## PROBLEM DESCRIPTION
Copy each line below exactly and leave the pictures out.

## GIVEN DATA
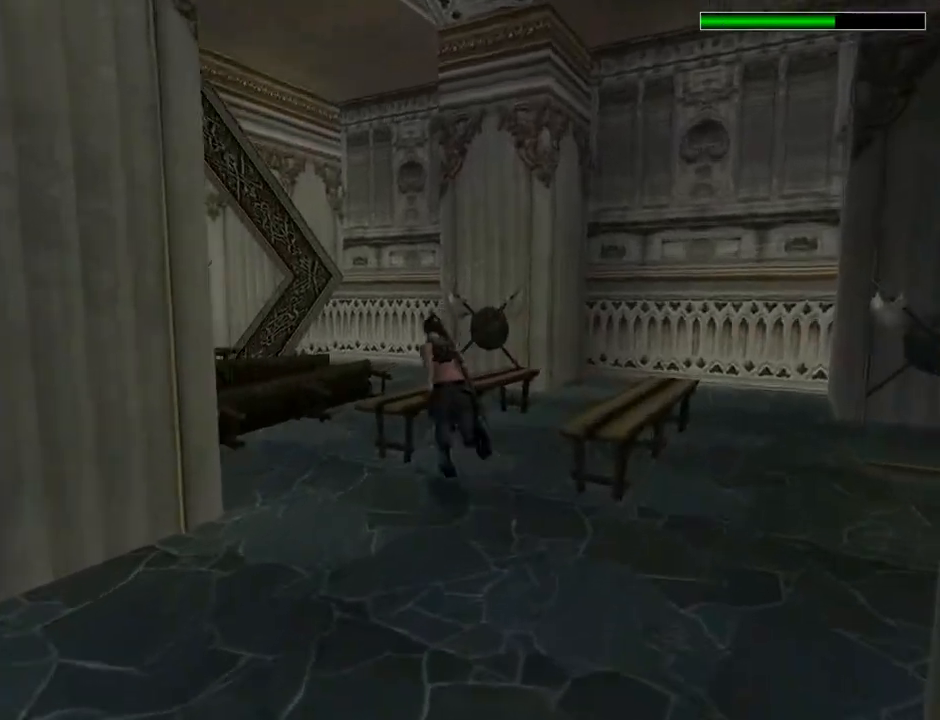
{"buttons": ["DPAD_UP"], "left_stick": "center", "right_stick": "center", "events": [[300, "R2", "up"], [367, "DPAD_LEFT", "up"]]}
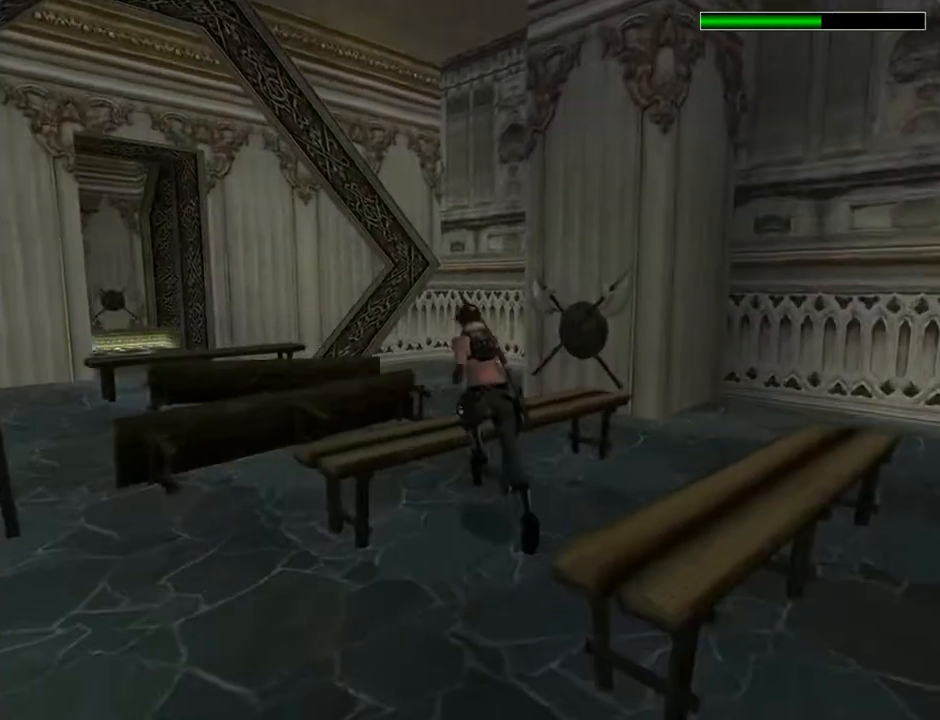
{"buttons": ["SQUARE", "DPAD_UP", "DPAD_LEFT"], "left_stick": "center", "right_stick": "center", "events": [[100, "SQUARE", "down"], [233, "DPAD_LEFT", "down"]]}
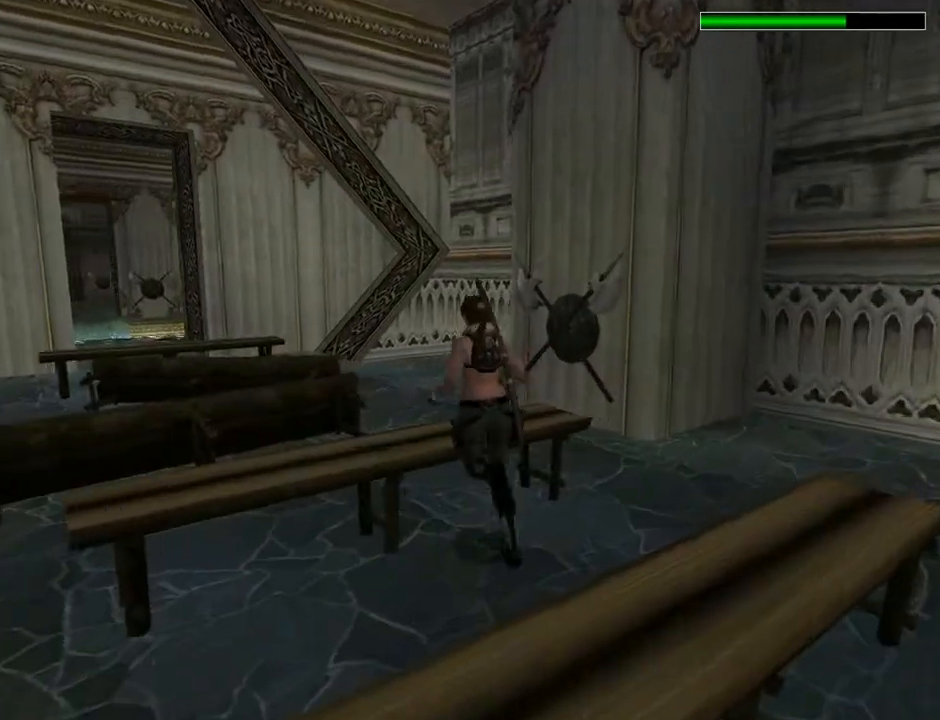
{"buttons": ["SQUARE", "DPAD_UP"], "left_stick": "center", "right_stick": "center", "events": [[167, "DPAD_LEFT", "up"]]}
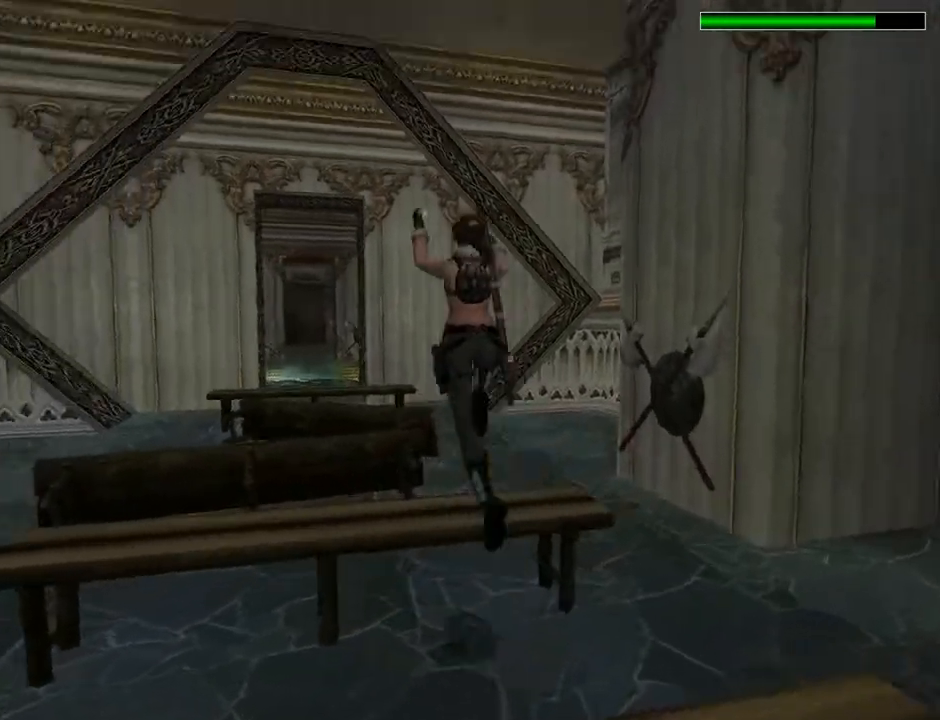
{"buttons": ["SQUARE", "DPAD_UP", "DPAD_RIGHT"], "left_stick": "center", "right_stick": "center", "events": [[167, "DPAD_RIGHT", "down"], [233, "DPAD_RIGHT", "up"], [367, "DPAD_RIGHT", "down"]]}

## ANSWER TO THIS PROBLEM
{"buttons": ["DPAD_UP"], "left_stick": "center", "right_stick": "center", "events": [[300, "R2", "up"], [367, "DPAD_LEFT", "up"]]}
{"buttons": ["SQUARE", "DPAD_UP", "DPAD_LEFT"], "left_stick": "center", "right_stick": "center", "events": [[100, "SQUARE", "down"], [233, "DPAD_LEFT", "down"]]}
{"buttons": ["SQUARE", "DPAD_UP"], "left_stick": "center", "right_stick": "center", "events": [[167, "DPAD_LEFT", "up"]]}
{"buttons": ["SQUARE", "DPAD_UP", "DPAD_RIGHT"], "left_stick": "center", "right_stick": "center", "events": [[167, "DPAD_RIGHT", "down"], [233, "DPAD_RIGHT", "up"], [367, "DPAD_RIGHT", "down"]]}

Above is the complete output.